Namibia: Land of Awesome
Elaborating on last week's post on the nature of wanderlust, today I have a practical example to share. Here's how wanderlust works. You're minding your own business, and then something lands in front of you -- say, this month's issue of Mental_floss. You flip to the back of the mag and devour a great feature article on Namibia, and you start to feel a funny tickle in your brain. That sounds interesting, says the tickle, which leads you to the internet, where you start looking up Namibia on Wikipedia and a few hours later are looking it up on Kayak (the plane ticket comparison site). Since flights are north of $2,000 apiece, you settle for writing a blog about why it would be awesome to go there. In short, Namibia is a safe and hospitable former German colony (and the birthplace of homo sapiens -- check out the floss article) thinly populated by about two million folk (that's just two per square kilometer), about 2% of which are third- and fourth-generation German. Its physical beauty is so diverse and stunning that Lonely Planet calls it "one of those dreamlike places that make you question whether something so visually orgasmic could actually exist." (How do you really feel, Lonely Planet?) Anyway, let's get specific. Here's what sounds irresistible to me:
If amazing dunes are your thing, look no further: the towering, endless, ochre-red dunes of your dreams are in Namibia.
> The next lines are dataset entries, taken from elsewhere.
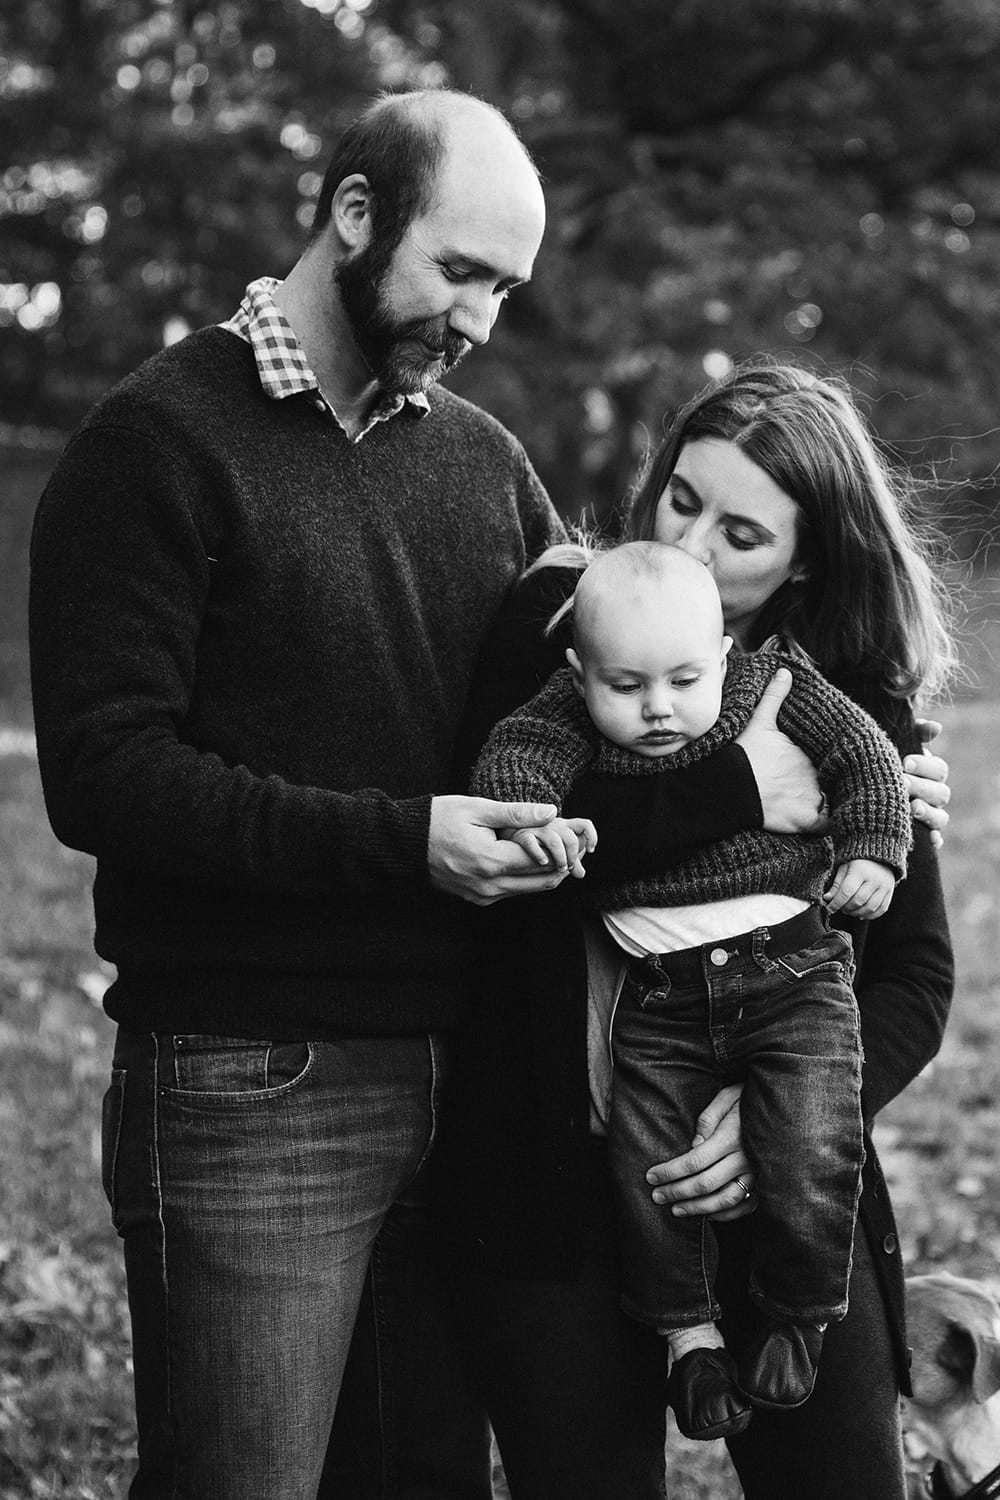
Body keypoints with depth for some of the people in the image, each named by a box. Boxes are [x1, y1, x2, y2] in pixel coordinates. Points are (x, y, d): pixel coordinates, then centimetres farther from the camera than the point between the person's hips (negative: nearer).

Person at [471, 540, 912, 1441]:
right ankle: (689, 1331, 21)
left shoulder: (770, 682, -2)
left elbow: (862, 752, 3)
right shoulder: (571, 713, -1)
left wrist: (871, 850, -7)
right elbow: (513, 752, -16)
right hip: (662, 1000, 2)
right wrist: (528, 810, -36)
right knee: (646, 1166, -2)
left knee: (812, 1159, -12)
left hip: (792, 971, -2)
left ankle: (797, 1317, 13)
One of the oldest and driest ecosystems on earth, it's the kind of place where you can feel like the last human on the planet, and explore the strange beauty of "singing" dunes. The Atlantic's Clive Crook, writing as if he spent a few too many days wandering among the dunes himself, eloquently describes their hypnotic power:
We drove to high points in the dunes and, despite the modest elevation, gazed out for what must have been 20 miles. To the horizon in every direction, there was nothing but pristine, curving planes of sand—precise edges that might have been cut with a scalpel, and surfaces minutely poised at the limit of what the laws of mechanics allow, before they flow, fall, and cascade. There is a wonderfully poetic technical term for that limit: the angle of repose. Wind blows sand up a dune and drops it, at the crest, onto the leeward side, until the angle of the leeward surface to the horizontal exceeds the angle of repose; when that critical slope is reached, the sand drops away on the leeward side, leaving a perfectly defined edge, until the angle of repose is restored. When you disturb the sand on one of those edges, it moves like a viscous liquid, pouring over the surface beneath. From an edge, say, a hundred feet up, this film of excess sand may take minutes to move slowly but unstoppably all the way down. It is mesmerizing.
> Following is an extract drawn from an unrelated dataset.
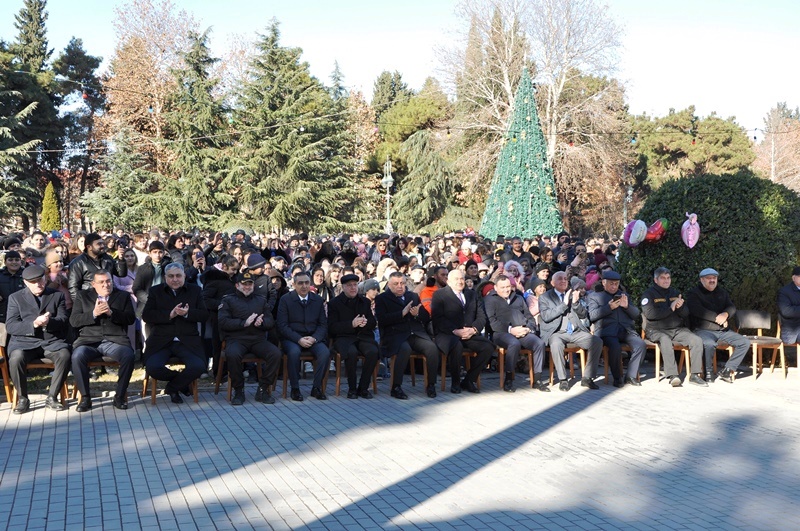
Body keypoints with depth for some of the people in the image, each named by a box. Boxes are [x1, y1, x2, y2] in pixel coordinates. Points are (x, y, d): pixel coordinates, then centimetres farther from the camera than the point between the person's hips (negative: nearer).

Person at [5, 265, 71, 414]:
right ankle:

A few miles outside the remote coastal town of Luderitz -- an oddity of cutesy German colonial architecture lost along an endless, inhospitable coast -- sits the ghost town of Kolmanskop, a small diamond-mining village built like a German town in 1908, and abandoned to the encroaching sands after a diamond bust in the 1950s. The town still remains, but the houses are slowly disappearing beneath the dunes.
Etosha National Park
One of the largest and best savannah conservation areas on the continent, vast Etosha (it's approximately the size of New Jersey) protects 114 mammal species and some 340 varieties of bird. Much of the park is an enormous saltpan that turns into a shallow lake during the rainy season, which attracts all the animals.